寝耳に日刊ラジオレビュー 2021年11月8日(月)号~もの忘れの妙~
【聴いた番組】
『JUNK おぎやはぎのメガネびいき』(TBSラジオ)
『和牛のモーモーラジオ』(文化放送)
『TENGA presents Midnight World Cafe ~TENGA茶屋~』(FM大阪)
『トータルテンボスのぬきさしならナイト! Season 2』(ニッポン放送 Podcast Station)
おぎやはぎは若いころからつかみどころのない会話をする人たちだったけど、近ごろはそこに天然のもの忘れが加わってきて、それが楽しい。
遅ればせながら聴いた今回も、映画のタイトルが思い出せず二人して呻吟するが、その解答近辺をさまようプロセスが面白い。リスナーの指摘によると、以前にも同じ作品名を思い出せなくて苦労した場面があったが、そのときはまた今回とは別のところで引っかかって出てこなかったと。
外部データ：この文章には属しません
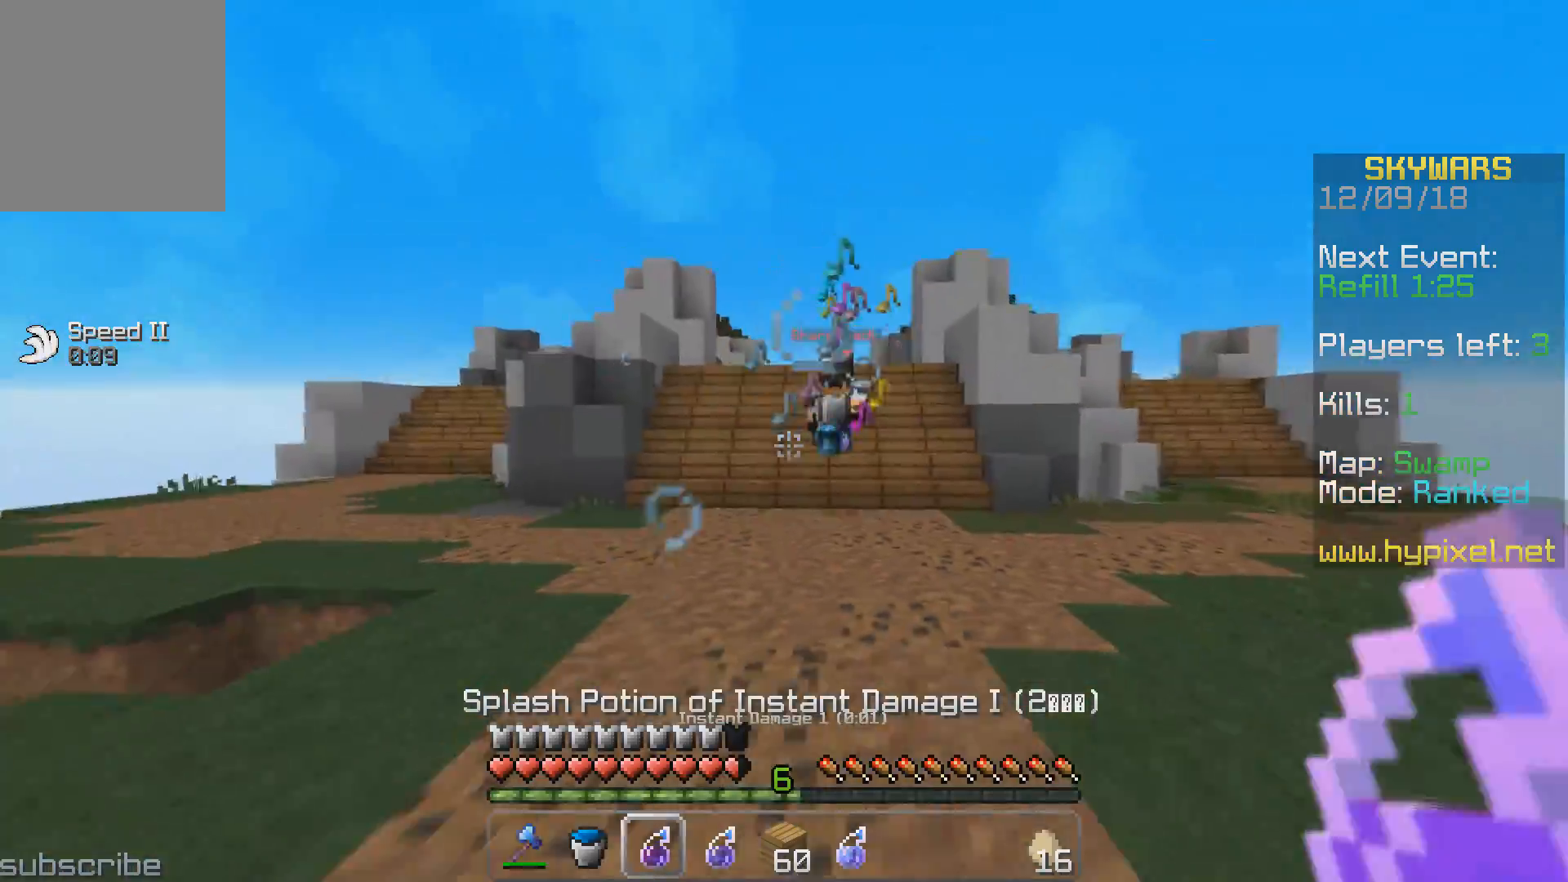
{"keys": ["d", "w"], "events": [[83, "s", "up"], [167, "s", "down"], [283, "d", "down"], [350, "a", "up"], [367, "s", "up"], [500, "w", "down"]]}
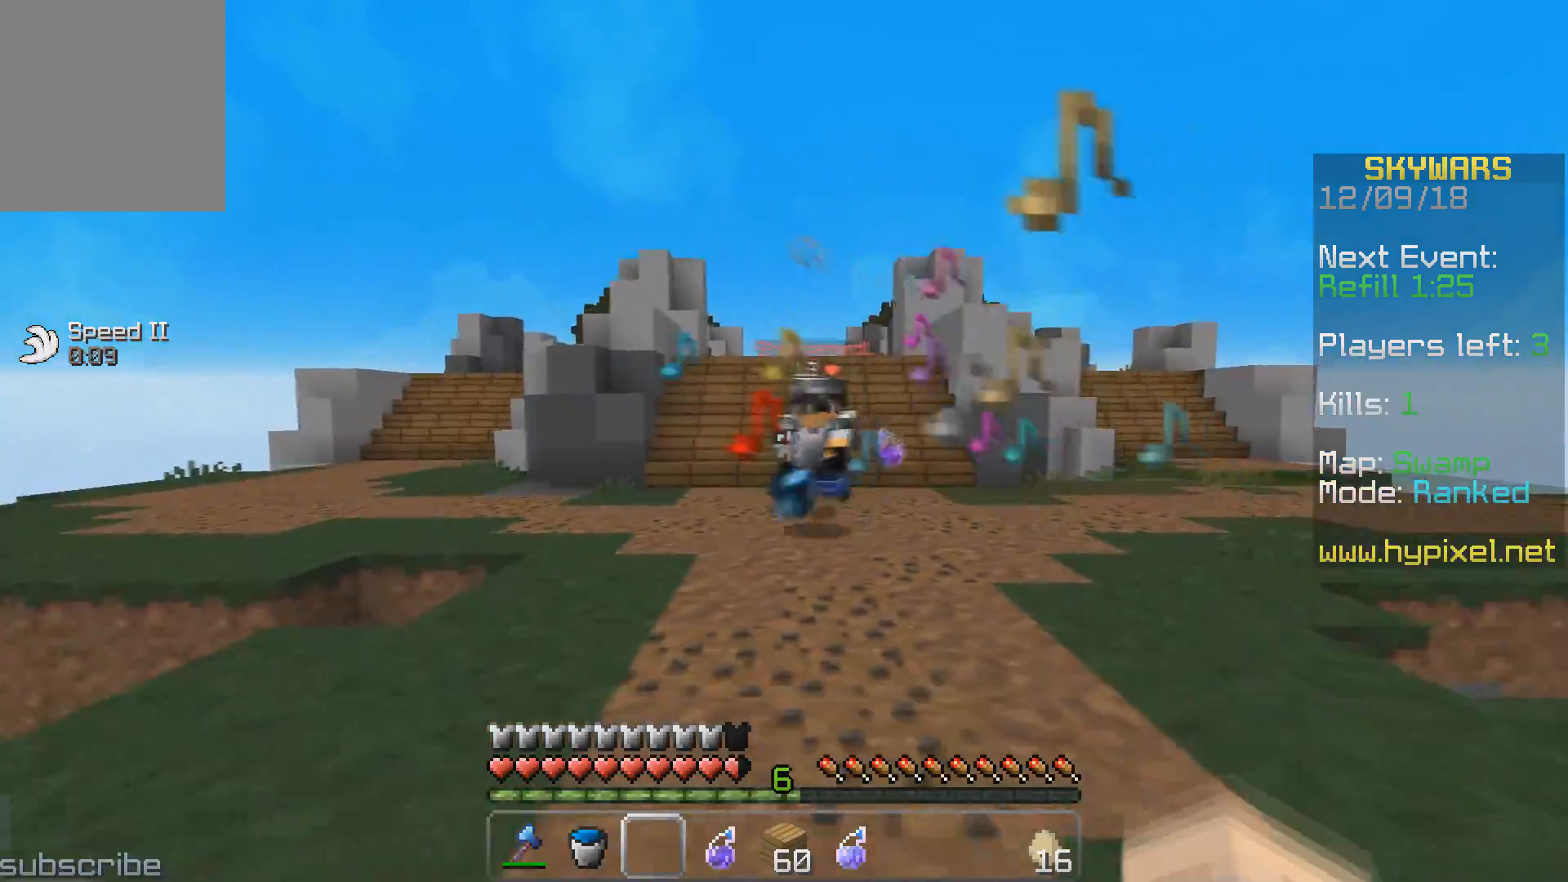
{"keys": ["a", "d", "w"], "events": [[350, "a", "down"], [383, "d", "up"], [467, "d", "down"]]}
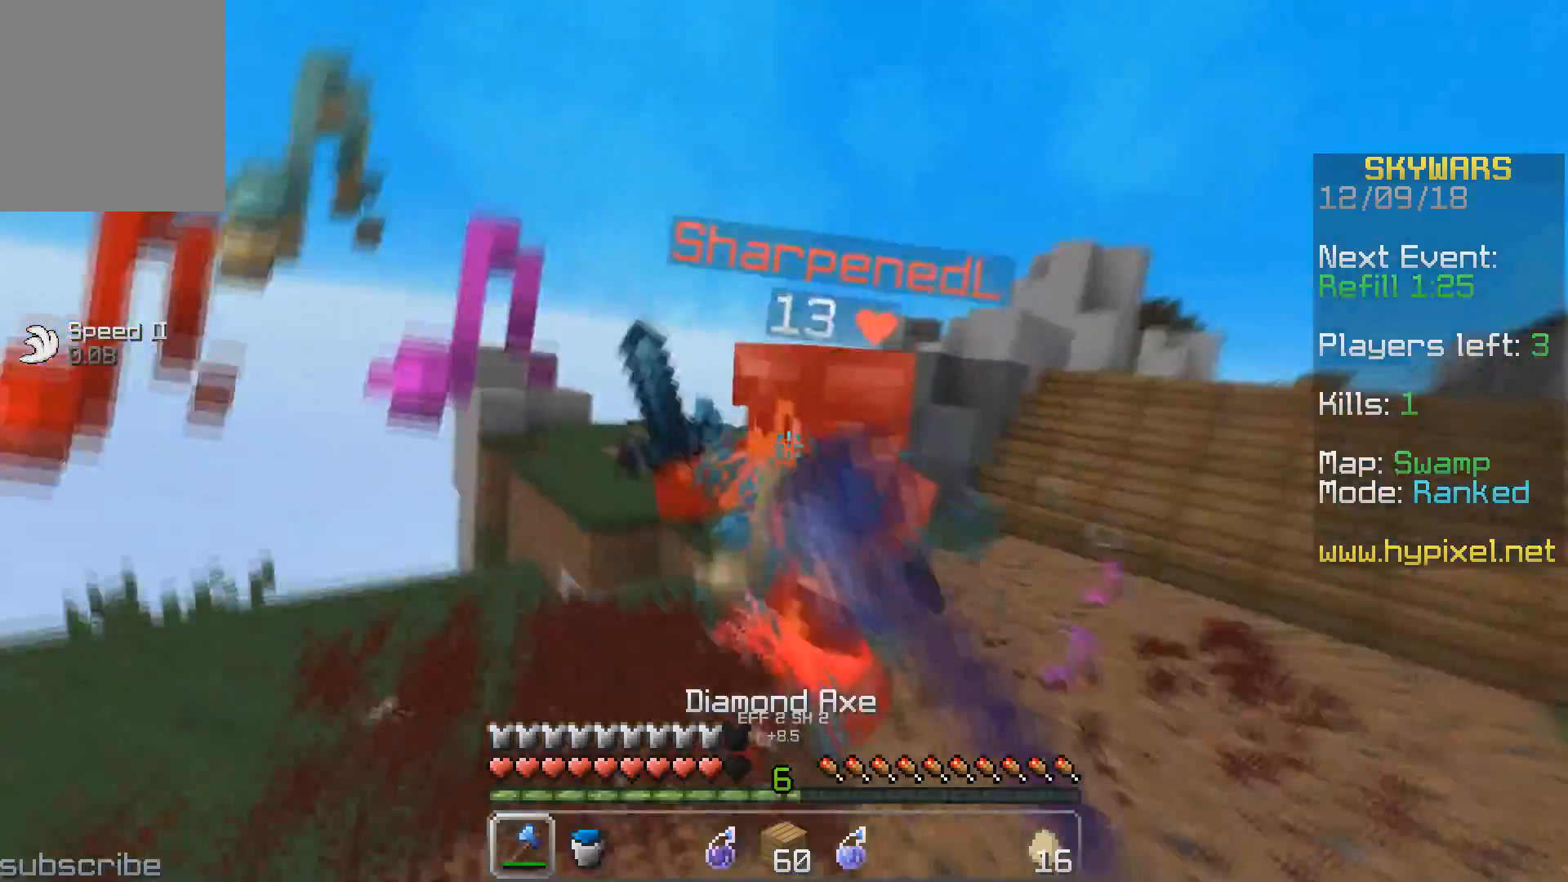
{"keys": ["d", "w"], "events": [[50, "d", "up"], [200, "d", "down"], [233, "a", "up"]]}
前のときに思い出せたことが今回は思い出せず、逆に前回思い出せなかった部分が今度は思い出せているというあべこべな状態。普通に考えれば、記憶というものは遠のけば遠のくほどに薄れていきそうなものだが、前よりも濃くなっている部分もあるというのが、なんだか妙にリアルでちょっと頼もしくもある。
いまやすっかり検索文化になったおかげで、わからないことはすぐに答えあわせをする癖がついているけれど、こうやって安易に調べないからこそ盛り上がる会話というのも確実にあるということを、忘れないようにしないと。
携帯電話が恋愛における待ちあわせのドラマを減退させたように、検索エンジンがその利便性と引き替えに衰退させた会話の妙味というのも、間違いなくあるのだと思う。
寝耳に日刊ラジオレビュー 2021年11月7日(日)号~句読点と「ん」の消失~
【聴いた番組】
『有吉弘行のSUNDAY NIGHT DREAMER』(JFN系列)
『キョートリアル! コンニチ的チュートリアル』(KBS京都ラジオ)
『安住紳一郎の日曜天国』(TBSラジオ)
『サンドリ』で有吉が、自らも先週アシストしたアルピー酒井による満を持しての「婚約」発表にひとツッコミ。たしかにいまどき、結婚ではなく婚約発表とは珍しい。もはや貴族的なプロセス。さすが静岡の王族である。
そういえば発表過程のクレイジーさにすっかり翻弄されるあまり、根本的な違和感を忘れていたような。そこでしっかりと尻尾を掴まえる先輩の着眼点。裸の王様が、実は全裸ではなくパンツ一枚穿いていることを指摘してくれる人。
『キョートリアル』では、関西弁の表記法について問いかけるメールから、再び福田の句読点のないメッセージが話題に。
それだけでなく、福田は「なんでやねん」と打つ際に、「なんでやね」と最後の「ん」をなぜか省略して打ってくるという。しかも無意識に。
文体の癖というのはそれぞれにあると思うが、それだとある種の疑問形か、あるいは最後の「ん」を打つ前に寝落ちしたのかと思ってしまいそうではある。ああ見えて、結構天然な人なのだよな、と再確認。
ラジオドラマの北方版『三国志』を聴き続けている。かなり駆け足ゆえのダイジェスト感はあって、早くも孫堅に非業の死が。これはどれくらいの期間、どこまでやってくれるのだろうか。
寝耳に日刊ラジオレビュー 2021年11月6日(土)号~妄言と謎ルールのコンビネーション~
【聴いた番組】
『三四郎のオールナイトニッポン0』(ニッポン放送)
『オードリーのオールナイトニッポン』(ニッポン放送)
『さらば青春の光がTaダ、Baカ、Saワギ』(TBSラジオ)
『さらば青春の光がTaダ、Baカ、Saワギ』(TBSラジオクラウド)
『シソンヌの“ばばあの罠”』(RKBラジオ)
いつも妄言が飛び出す『三四郎ANN0』だが、今週は特に、小宮の「この人、ずっと何言ってんだろ」感が凄かった。それに最低限ツッコミながらも、適度に泳がせてつきあっては振りまわされる相田の役まわりも秀逸で。
毎週のように、この番組内でしか通用しない謎のルールや因果律が生み出されていて、それをリスナーも一緒に深掘りしていく喜びがある。
『オードリーANN』には、DJ松永が電話出演。
先日若林と共演していた『ボクらの時代』でも言っていたけど、パーソナリティーといちリスナーという出発点からいまに至る二人の経緯には、なんだか胸を熱くさせるものがある。